相反,原本條件就一般的小城鎮、甚至鄉村,則因“馬太效應”而不斷流失人口,經濟活力下降,愈發留不住人。
這種情形,大約在十年之前,也就是世界經濟陷入衰退的前夜,幾乎達到了頂峰。
回憶危機還沒有爆發的西曆1470年,聯邦的房地產市場,市值衝到了四百七十萬億馬克的歷史最高值,諸如紐約、洛杉磯、舊金山這些大城市的房價,普遍在幾萬、甚至十幾萬馬克一平方米,居住在這些大城市裡的業主們,不論是靠奮鬥、還是單靠投胎,都坐擁幾百萬、甚至幾千萬資產,一個個都變作了成功人士。
只不過這種成功,這種紙面富貴,註定只是暫時絢爛的肥皂泡。
當資產價格被吹上天,標價高高在上、水漲船高,對持有者而言似乎是一件好事。
但,若這價格並無成交呢。
到某一天,倘若市面上的馬克,能流入房地產市場的現金,總共只有一千萬,同時卻有十套標價一千萬的房產在售,那麼這十套房產的業主,究竟能否一起如願以償、以千萬馬克的標價拿到錢,各位儘可自行想象。
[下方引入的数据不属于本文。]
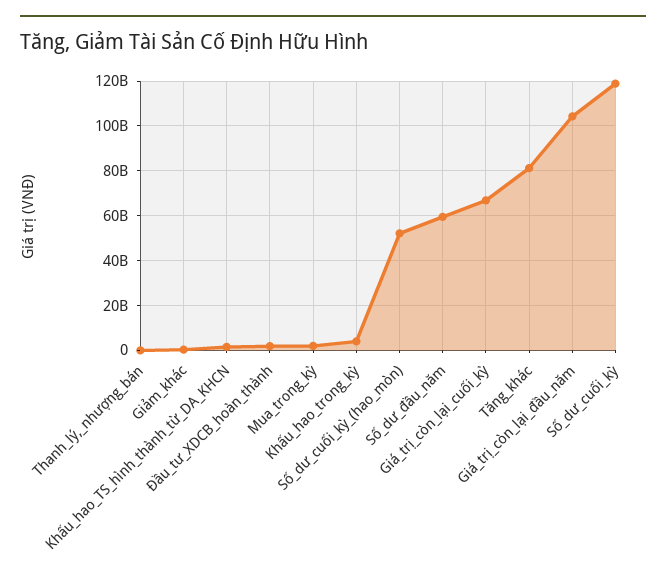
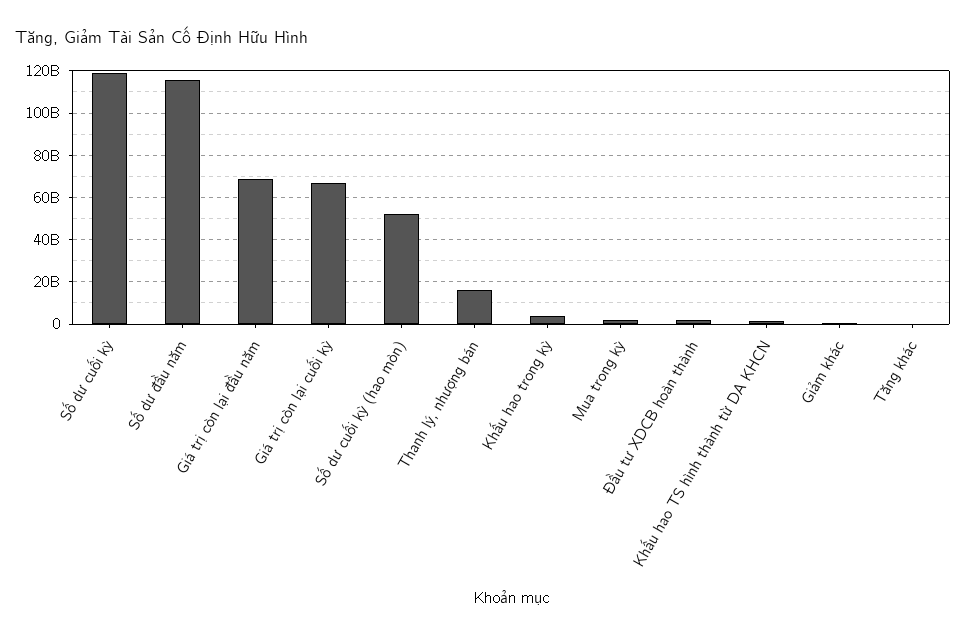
  {
-   "Thanh_lý,_nhượng_bán": 0,
+   "Thanh_lý,_nhượng_bán": 15000000000,
    "Giảm_khác": 0,
    "Khấu_hao_TS_hình_thành_từ_DA_KHCN": 0,
    "Đầu_tư_XDCB_hoàn_thành": 0,
    "Mua_trong_kỳ": 0,
    "Khấu_hao_trong_kỳ": 5000000000,
    "Số_dư_cuối_kỳ_(hao_mòn)": 50000000000,
-   "Số_dư_đầu_năm": 60000000000,
+   "Số_dư_đầu_năm": 115000000000,
    "Giá_trị_còn_lại_cuối_kỳ": 65000000000,
-   "Tăng_khác": 80000000000,
+   "Tăng_khác": 0,
-   "Giá_trị_còn_lại_đầu_năm": 105000000000,
+   "Giá_trị_còn_lại_đầu_năm": 70000000000,
    "Số_dư_cuối_kỳ": 120000000000
  }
無人接盤,那乾脆不賣就是了,暫時不缺現金的業主或許會這樣想。
然而另一方面,在房價明顯後繼乏力、根本沒有暴漲可能時,持有標價可觀、年化收益率卻只有1.5%的房產,這樣真的沒問題嗎。
標價一千萬馬克的資產,每年帶來的150,000馬克收益,只有同規模現金在債券、貨幣基金甚至銀行存款上,所得收益的幾分之一。
但凡賣掉房產、轉而持有現金,每年在資本市場都可無風險獲利5%以上,150,000與500,000的巨大差距,難道大多數業主,真的能視若無睹、就當它不存在德嗎。
不,白癡都能看到,他們又怎會看不見。
即便看得見,仍然選擇了房產、而非現金,無非還是指望房價會進一步上漲。
然後經濟危機降臨,房價垂死掙扎後的暴跌,打破了他們“房產永遠升值”的美夢。
貪婪,或許還有恐懼,矇蔽了人們的雙眼,其實這一切的徵兆,但凡冷靜下來,都並不難在危機降臨之前就看出端倪。
房產,按聯邦當局的表態,暗示,是一種永遠增殖、最值擁有的資產。
然而耐人尋味的是,房產既然如此堅挺,當局的選擇,卻並非大舉買進、長期持有,而是想盡一切辦法,建造數量驚人的房屋,然後再將這些“永遠增殖、最值擁有”的東西,兜售給渴望成交的聯邦民衆。
房產,既然如此美妙;
聯邦當局,既然也有這能力,爲什麼又不自己接盤呢。